In Congress, Senators Maggie Hassan (D-N.H.) and Susan Collins (R-Maine), and Representatives Jimmy Gomez (D-Calif.) and Mike Kelly (R-Pa.) introduced the Home Energy Savings Act to expand home energy tax credits and increase tax incentives for homeowners looking to make efficiency-oriented upgrades. The performance standards of eligible products would also get an upgrade.
The energy efficiency tax credit expired at the end of 2017, so the Home Energy Savings Act would reinstate and extend them through 2026. Before the expiration, there was a 10% tax credit available for certain upgrades and a lifetime cap of $500. The legislation would increase the tax credit to 15% and raise the lifetime cap to $1,200 to encourage multiple efficiency-oriented projects and support homeowner investment in other home improvements, such as more efficient hot water heaters, air conditioners and heat pumps.
The same bipartisan group of legislators will introduce the New Home Energy Efficiency Act n the coming weeks, an act that would reinstate the energy efficiency tax credit for new homes that also expired at the end of 2017, and extend it through 2022. The bill would also update the credit to incentivize more efficient homes by increasing the cap from $2,000 to $2,500, as well as update the standards for efficiency in section 45L of the tax code.

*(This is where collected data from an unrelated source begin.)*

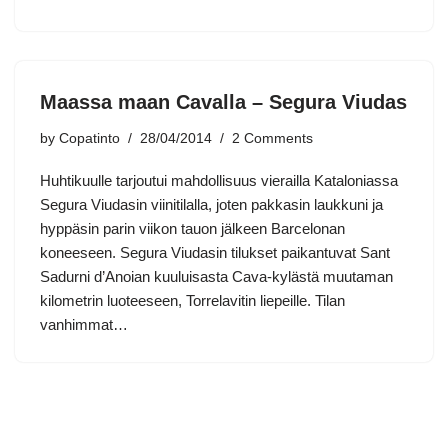
Maassa maan Cavalla – Segura Viudas
by
Copatinto
28/04/2014
2 Comments
Huhtikuulle tarjoutui mahdollisuus vierailla Kataloniassa
Segura Viudasin viinitilalla, joten pakkasin laukkuni ja
hyppäsin parin viikon tauon jälkeen Barcelonan
koneeseen. Segura Viudasin tilukset paikantuvat Sant
Sadurni d’Anoian kuuluisasta Cava-kylästä muutaman
kilometrin luoteeseen, Torrelavitin liepeille. Tilan
vanhimmat…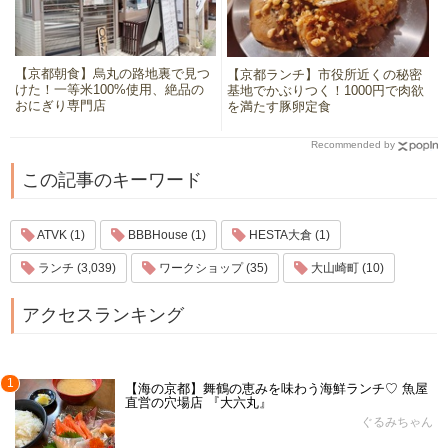
【京都朝食】烏丸の路地裏で見つ
【京都ランチ】市役所近くの秘密
けた！一等米100%使用、絶品の
基地でかぶりつく！1000円で肉欲
おにぎり専門店
を満たす豚卵定食
Recommended by
この記事のキーワード
ATVK (1)
BBBHouse (1)
HESTA大倉 (1)
ランチ (3,039)
ワークショップ (35)
大山崎町 (10)
アクセスランキング
1
【海の京都】舞鶴の恵みを味わう海鮮ランチ♡ 魚屋
直営の穴場店 『大六丸』
ぐるみちゃん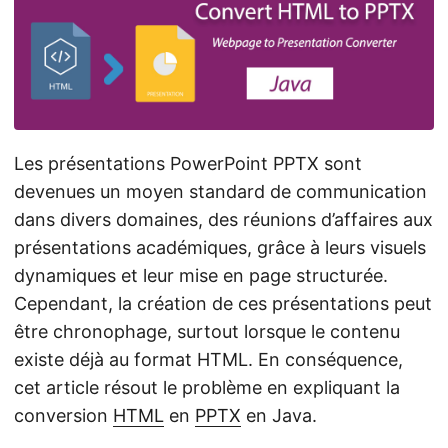
a
t
i
o
n
Les présentations PowerPoint PPTX sont
devenues un moyen standard de communication
dans divers domaines, des réunions d’affaires aux
présentations académiques, grâce à leurs visuels
dynamiques et leur mise en page structurée.
Cependant, la création de ces présentations peut
être chronophage, surtout lorsque le contenu
existe déjà au format HTML. En conséquence,
cet article résout le problème en expliquant la
conversion
HTML
en
PPTX
en Java.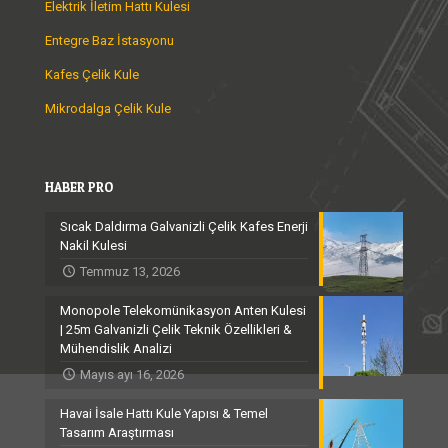
Elektrik İletim Hattı Kulesi
Entegre Baz İstasyonu
Kafes Çelik Kule
Mikrodalga Çelik Kule
HABER PRO
Sıcak Daldırma Galvanizli Çelik Kafes Enerji
Nakil Kulesi
Temmuz 13, 2026
Monopole Telekomünikasyon Anten Kulesi
| 25m Galvanizli Çelik Teknik Özellikleri &
Mühendislik Analizi
Mayıs ayı 16, 2026
Havai İsale Hattı Kule Yapısı & Temel
Tasarım Araştırması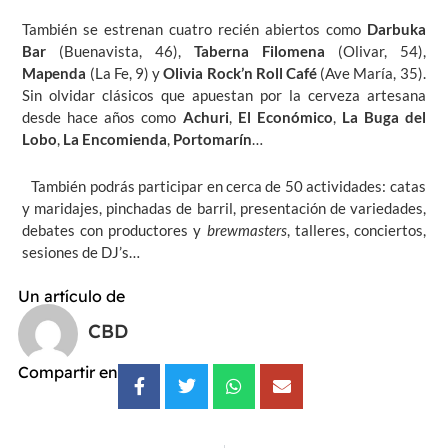
También se estrenan cuatro recién abiertos como
Darbuka
Bar
(Buenavista, 46),
Taberna Filomena
(Olivar, 54),
Mapenda
(La Fe, 9) y
Olivia Rock’n Roll Café
(Ave María, 35).
Sin olvidar clásicos que apuestan por la cerveza artesana
desde hace años como
Achuri
,
El Económico
,
La Buga del
Lobo
,
La Encomienda
,
Portomarín
…
También podrás participar en cerca de 50 actividades: catas
y maridajes, pinchadas de barril, presentación de variedades,
debates con productores y
brewmasters
, talleres, conciertos,
sesiones de DJ’s…
Un artículo de
CBD
Compartir en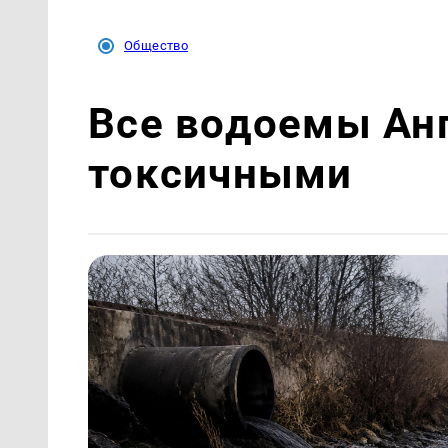
Общество
Все водоемы Ан
токсичными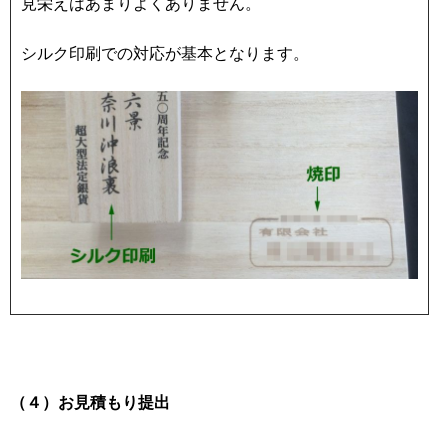
見栄えはあまりよくありません。
シルク印刷での対応が基本となります。
（４）お見積もり提出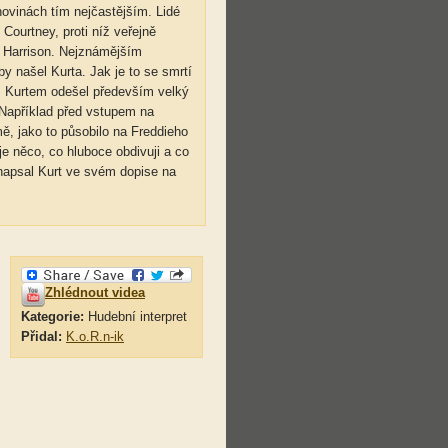
novinách tím nejčastějším. Lidé
 Courtney, proti níž veřejně
nk Harrison. Nejznámějším
y našel Kurta. Jak je to se smrtí
 s Kurtem odešel především velký
 "Například před vstupem na
ě, jako to působilo na Freddieho
je něco, co hluboce obdivuji a co
napsal Kurt ve svém dopise na
Zhlédnout videa
Kategorie:
Hudební interpret
Přidal:
K.o.R.n-ik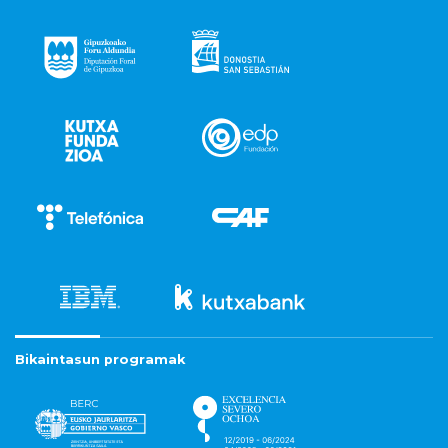
Bikaintasun programak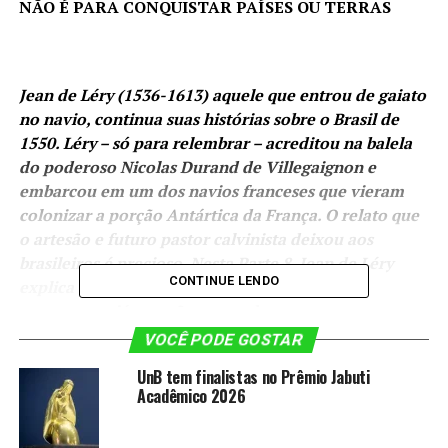
NÃO É PARA CONQUISTAR PAÍSES OU TERRAS
Jean de Léry (1536-1613) aquele que entrou de gaiato
no navio, continua suas histórias sobre o Brasil de
1550. Léry – só para relembrar – acreditou na balela
do poderoso Nicolas Durand de Villegaignon e
embarcou em um dos navios franceses que vieram
colonizar a porção Antártica da França. O relato que
o artesão e futuro pastor calvinista deixou aos
brasileiros é precioso. Nesta Parte 8, Jean de Léry
CONTINUE LENDO
explica que motivos levam os selvagens a
guerrearem já que não pretendem terras, nem
enriquecerem e muito menos receber resgate dos
VOCÊ PODE GOSTAR
prisioneiros.
UnB tem finalistas no Prêmio Jabuti
Acadêmico 2026
“Os selvagens se guerreiam não para conquistar países e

Thirty-one percent of U.S. households reported some difficulty in paying energy bills in 2015. Increasing home efficiency allows owners or residents to save money on energy bills while reducing emissions. These bills are supported by more than 30 other industry organizations and nonprofits, including USGBC, along with groups like the Natural Resources Defense Council and DuPont; a third of the bill’s supporters are also members of USGBC.